Since all Telepath services connect via Aha, this allows for easy lookup of services via Aha. This allows for users to
ignore most application awareness of port numbers. For example, the Maxmind connector can easily be added to the
Cortex via service.add maxmind aha://root:demo@maxmind.aha.demo.net
.
The Optic deployment uses an initContainers
container to copy the TLS certificates into the service directory for
Optic. The Traefik IngressRouteTCP
directs all TLS traffic to the service to the Optic service. Since the TLS
certificates have been put into the Cell directory for Optic, and the IngressRouteTCP
acts a TLS passthrough,
users are using TLS end to end to connect to Optic.

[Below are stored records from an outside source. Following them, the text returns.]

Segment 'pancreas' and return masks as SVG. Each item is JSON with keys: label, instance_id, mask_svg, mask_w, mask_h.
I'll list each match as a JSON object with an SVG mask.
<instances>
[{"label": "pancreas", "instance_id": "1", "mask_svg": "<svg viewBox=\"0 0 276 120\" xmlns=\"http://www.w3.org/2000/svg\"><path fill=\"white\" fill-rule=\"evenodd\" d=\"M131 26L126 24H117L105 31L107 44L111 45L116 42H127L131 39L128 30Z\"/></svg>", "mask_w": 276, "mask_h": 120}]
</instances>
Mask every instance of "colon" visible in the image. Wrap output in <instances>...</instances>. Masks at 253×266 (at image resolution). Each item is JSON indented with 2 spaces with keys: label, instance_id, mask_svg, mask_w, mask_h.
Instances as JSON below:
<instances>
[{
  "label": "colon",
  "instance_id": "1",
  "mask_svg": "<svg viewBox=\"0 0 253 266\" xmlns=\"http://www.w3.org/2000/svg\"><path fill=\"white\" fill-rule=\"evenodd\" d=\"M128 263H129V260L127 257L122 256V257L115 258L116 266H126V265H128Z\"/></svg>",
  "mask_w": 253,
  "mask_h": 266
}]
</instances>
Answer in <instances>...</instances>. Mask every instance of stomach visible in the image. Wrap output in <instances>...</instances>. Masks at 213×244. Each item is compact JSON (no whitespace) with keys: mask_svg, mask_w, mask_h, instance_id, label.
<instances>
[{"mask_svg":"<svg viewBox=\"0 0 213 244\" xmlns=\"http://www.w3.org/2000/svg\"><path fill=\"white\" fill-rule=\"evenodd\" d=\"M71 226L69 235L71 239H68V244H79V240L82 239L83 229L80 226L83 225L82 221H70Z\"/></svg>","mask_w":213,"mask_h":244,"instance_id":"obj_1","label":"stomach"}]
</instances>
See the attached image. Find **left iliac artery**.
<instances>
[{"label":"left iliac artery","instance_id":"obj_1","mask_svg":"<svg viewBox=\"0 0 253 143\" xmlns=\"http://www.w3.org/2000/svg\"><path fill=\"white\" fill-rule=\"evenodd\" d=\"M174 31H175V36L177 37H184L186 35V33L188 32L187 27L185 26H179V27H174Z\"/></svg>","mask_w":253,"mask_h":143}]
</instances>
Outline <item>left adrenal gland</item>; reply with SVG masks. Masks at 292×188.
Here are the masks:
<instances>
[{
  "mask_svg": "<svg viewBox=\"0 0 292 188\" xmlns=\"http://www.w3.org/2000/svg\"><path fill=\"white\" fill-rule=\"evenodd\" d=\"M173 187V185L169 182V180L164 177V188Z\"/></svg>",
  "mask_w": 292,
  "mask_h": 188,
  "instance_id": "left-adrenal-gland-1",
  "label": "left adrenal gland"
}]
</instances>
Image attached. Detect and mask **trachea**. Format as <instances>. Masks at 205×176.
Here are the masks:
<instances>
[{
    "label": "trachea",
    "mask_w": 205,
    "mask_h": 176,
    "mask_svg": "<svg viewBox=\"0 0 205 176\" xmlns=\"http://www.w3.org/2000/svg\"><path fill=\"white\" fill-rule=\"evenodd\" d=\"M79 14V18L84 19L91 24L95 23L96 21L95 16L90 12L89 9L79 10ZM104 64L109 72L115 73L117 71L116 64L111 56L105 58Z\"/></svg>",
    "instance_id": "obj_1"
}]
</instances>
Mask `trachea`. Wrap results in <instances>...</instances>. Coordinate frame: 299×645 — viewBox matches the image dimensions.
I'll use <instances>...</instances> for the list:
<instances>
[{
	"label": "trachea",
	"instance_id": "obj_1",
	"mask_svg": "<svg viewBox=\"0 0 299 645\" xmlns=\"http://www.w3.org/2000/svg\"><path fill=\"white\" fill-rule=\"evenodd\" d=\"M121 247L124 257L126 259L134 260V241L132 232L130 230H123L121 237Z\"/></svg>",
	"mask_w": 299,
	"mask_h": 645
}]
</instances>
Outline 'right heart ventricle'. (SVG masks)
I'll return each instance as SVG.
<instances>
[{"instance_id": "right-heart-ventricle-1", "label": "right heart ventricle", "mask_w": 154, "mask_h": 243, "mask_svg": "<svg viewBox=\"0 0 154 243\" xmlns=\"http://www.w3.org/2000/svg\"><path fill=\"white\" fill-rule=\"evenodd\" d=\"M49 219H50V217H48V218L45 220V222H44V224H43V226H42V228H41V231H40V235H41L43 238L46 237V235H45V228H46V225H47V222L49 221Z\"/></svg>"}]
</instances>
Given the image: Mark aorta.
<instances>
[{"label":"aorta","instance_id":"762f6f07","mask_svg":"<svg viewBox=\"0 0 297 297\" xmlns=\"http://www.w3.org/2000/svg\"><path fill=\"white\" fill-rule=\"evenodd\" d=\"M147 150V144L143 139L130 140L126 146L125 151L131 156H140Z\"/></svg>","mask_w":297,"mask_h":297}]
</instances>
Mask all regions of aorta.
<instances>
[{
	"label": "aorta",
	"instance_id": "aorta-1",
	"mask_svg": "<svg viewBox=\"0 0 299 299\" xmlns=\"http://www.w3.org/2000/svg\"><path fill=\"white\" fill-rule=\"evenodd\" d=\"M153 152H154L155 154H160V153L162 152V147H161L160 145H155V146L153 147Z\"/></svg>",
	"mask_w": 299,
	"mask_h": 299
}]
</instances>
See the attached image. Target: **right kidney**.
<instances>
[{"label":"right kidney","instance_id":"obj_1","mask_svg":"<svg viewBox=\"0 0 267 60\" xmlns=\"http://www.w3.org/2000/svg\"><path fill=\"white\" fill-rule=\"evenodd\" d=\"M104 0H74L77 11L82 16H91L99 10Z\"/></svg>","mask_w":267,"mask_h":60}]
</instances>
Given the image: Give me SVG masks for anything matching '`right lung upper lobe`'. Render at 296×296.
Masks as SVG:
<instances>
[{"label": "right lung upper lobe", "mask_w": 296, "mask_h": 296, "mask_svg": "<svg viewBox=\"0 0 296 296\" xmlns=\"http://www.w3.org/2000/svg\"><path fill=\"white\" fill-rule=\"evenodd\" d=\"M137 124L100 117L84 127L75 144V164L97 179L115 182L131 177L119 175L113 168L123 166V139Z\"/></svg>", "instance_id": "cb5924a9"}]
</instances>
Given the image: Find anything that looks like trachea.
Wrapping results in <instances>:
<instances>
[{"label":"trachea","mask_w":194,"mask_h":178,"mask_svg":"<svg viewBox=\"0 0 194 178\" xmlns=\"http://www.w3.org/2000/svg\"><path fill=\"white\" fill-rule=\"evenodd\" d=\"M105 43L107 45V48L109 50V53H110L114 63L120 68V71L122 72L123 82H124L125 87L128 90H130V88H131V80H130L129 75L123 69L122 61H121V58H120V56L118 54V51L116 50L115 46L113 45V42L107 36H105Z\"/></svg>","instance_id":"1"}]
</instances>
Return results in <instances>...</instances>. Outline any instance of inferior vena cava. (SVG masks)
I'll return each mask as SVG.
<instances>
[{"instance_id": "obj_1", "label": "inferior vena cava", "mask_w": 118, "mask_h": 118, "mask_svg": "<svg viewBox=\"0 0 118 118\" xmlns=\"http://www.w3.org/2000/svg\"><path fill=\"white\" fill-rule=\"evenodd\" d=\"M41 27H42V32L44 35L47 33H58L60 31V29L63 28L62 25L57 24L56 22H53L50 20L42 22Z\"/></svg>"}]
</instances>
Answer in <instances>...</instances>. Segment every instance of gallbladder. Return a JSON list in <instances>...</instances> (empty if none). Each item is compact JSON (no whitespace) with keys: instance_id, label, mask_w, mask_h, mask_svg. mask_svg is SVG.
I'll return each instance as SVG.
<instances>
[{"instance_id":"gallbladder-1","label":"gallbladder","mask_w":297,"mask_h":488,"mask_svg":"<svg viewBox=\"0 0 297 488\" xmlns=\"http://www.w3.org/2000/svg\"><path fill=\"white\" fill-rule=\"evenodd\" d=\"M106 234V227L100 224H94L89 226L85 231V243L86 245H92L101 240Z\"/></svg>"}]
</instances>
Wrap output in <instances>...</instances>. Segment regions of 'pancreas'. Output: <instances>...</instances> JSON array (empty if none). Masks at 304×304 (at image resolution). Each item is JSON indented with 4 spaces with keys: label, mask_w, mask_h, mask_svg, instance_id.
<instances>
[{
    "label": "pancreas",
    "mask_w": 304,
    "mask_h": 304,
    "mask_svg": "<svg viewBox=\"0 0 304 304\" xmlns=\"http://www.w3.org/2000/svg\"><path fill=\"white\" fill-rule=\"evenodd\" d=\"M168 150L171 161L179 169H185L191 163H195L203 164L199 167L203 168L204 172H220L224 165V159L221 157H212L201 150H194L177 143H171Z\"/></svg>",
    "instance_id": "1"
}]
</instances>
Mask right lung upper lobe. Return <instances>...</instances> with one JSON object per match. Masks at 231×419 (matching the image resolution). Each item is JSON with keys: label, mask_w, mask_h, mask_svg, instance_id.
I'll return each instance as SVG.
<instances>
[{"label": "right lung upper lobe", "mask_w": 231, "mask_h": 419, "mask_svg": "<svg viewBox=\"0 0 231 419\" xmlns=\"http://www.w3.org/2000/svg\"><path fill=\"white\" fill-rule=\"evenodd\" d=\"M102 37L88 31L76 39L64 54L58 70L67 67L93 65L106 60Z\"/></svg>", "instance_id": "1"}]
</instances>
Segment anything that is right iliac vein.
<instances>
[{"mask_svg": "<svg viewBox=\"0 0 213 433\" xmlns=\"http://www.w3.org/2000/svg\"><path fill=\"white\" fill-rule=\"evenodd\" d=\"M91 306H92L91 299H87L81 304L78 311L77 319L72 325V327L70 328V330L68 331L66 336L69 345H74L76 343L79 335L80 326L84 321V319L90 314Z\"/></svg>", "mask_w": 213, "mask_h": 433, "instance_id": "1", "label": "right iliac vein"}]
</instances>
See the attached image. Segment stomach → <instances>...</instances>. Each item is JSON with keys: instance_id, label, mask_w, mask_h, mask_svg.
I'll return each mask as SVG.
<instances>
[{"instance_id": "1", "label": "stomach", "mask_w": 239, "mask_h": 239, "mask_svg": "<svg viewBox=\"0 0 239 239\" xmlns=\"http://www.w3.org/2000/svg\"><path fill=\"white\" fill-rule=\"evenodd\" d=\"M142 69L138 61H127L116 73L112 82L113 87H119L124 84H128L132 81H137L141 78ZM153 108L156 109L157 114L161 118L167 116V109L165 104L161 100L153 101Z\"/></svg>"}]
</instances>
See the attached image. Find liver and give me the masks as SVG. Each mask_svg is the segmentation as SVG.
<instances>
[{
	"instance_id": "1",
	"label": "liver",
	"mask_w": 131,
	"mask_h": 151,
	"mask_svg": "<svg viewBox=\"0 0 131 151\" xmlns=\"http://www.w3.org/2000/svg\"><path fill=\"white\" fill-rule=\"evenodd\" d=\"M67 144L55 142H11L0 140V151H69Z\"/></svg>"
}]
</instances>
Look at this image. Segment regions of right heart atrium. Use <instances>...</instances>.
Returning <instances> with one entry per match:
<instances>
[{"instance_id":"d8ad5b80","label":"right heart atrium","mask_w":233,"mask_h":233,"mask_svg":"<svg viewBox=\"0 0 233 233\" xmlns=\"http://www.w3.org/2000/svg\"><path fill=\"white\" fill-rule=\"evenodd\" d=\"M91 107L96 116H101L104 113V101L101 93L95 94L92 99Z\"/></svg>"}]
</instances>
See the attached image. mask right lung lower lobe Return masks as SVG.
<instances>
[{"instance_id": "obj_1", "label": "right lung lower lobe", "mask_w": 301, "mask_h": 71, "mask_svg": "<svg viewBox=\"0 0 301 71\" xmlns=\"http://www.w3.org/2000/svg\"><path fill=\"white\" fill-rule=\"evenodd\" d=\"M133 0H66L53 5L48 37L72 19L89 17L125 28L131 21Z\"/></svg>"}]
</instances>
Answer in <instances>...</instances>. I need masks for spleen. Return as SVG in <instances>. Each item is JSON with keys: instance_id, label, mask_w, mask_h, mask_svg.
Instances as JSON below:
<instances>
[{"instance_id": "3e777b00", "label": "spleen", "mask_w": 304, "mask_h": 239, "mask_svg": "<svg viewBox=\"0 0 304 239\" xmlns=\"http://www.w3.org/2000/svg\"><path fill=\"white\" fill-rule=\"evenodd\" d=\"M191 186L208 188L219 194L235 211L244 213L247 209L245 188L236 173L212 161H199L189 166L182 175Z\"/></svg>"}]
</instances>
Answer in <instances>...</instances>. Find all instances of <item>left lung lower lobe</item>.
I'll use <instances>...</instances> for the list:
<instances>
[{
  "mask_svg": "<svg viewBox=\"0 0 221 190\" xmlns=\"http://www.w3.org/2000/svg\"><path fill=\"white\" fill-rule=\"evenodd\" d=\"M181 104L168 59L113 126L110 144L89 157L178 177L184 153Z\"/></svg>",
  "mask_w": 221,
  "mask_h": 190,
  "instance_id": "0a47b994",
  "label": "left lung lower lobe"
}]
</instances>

Passwords used for doing inter-service communications are stored in Kubernetes Secrets and are interpolated from environment variables to form Telepath URLs when needed. To keep these examples from being too large, passwords are shared between services.
The following examples make the following assumptions:
A PersistentVolumeClaim provider is available. These examples use Digital Ocean block storage.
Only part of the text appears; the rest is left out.